- 課題
Snowflakeについての文章から、「いや、そもそも年間売り上げが」で始まり「拡大施策は、次の三つになる。」まで続く部分を、一字も変えずに書き写すこと。

- 学習用文章

────────────────────────────────────────

なお余談ながら発音に関して紹介しておくと、Salesforceは「セールスフォース」と発音し、SQLは「シークル」と発音する。ここら辺でIT技術者であるかどうかが識別できてしまうので、発音には注意すると良いだろう。
生まれ変わるSnowflake
さてクラウド時代のツボを押さえて一気にブレークしたSnowflakeだけども、ちょっとブレークし過ぎてしまった。冒頭画像はIPO後の株価推移だけれども、IPO公開直後には200ドルを超え、2回ほど400ドルレベルまで上昇した。
何しろ投資アナリストの予想を倍以上も超える売上成長を叩き出したりしたものだから、投資家たちが過激に反応してしまった。で、それに釣られるように、IT業界のエラいさんたちも騒いでしまった。Snowflakeのことを知らないから「夢」を持ち、売上が投資アナリストの予想通りに近い結果となるようになったら、「これじゃない」と株価下落が始まった。
いや、そもそも年間売り上げが$2Bに行くかなあ… というレベルのスタートアップ(ベンチャー)段階に近い企業に、400ドルは期待し過ぎであるような気もする。一時期は現CEOがCEOを務めていたServiceNowという先進企業の時価総額を超えてしまった。
で、現在はIPO時点の100ドル近いレベルで落ち着いている訳だけれども、投資家たちは夢を捨てきれない。「お前(Snowflake経営幹部)たち、もっと売上を伸ばせ」と言って来た。逆らえば、もちろん経営幹部の不信任成立 = 解雇である。
そうなると、CEOを始めとするSnowflake経営幹部が取れる売上拡大施策は、次の三つになる。
- 対象データの拡大
- 分析者の増加
- 協業パートナー企業の売上奪取
で、ITベンダが年に一回~二回で開催する年次イベントでは、従来の外部連携用External Tablesに加えて、Hybrid Tables(S3互換ストレージ用)とIceberg Tablesが追加されることになった。従来のExternal Tablesに関しても、Dell ECSとPure Storage FlashBladeが主要パブクラ三社のオブジェクトストレージに追加されることになった。

────────────────────────────────────────

- 情報
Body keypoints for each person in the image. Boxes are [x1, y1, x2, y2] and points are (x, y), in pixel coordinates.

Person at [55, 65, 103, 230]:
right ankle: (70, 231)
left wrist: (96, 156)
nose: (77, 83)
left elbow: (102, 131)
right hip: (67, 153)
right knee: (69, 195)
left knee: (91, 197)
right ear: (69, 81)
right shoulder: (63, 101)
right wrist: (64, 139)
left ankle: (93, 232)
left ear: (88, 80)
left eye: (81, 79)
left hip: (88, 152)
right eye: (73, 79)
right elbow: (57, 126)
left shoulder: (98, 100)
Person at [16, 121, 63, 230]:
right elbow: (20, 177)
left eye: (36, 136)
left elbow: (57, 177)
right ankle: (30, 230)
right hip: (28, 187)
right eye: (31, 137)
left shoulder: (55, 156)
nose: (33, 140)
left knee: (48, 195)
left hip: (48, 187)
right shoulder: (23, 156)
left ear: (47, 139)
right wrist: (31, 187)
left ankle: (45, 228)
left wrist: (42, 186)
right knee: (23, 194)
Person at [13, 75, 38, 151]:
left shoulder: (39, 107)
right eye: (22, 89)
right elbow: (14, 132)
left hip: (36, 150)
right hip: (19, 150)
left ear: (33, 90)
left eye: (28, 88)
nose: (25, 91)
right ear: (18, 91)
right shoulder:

────────────────────────────────────────

- 課題の出力
いや、そもそも年間売り上げが$2Bに行くかなあ… というレベルのスタートアップ(ベンチャー)段階に近い企業に、400ドルは期待し過ぎであるような気もする。一時期は現CEOがCEOを務めていたServiceNowという先進企業の時価総額を超えてしまった。
で、現在はIPO時点の100ドル近いレベルで落ち着いている訳だけれども、投資家たちは夢を捨てきれない。「お前(Snowflake経営幹部)たち、もっと売上を伸ばせ」と言って来た。逆らえば、もちろん経営幹部の不信任成立 = 解雇である。
そうなると、CEOを始めとするSnowflake経営幹部が取れる売上拡大施策は、次の三つになる。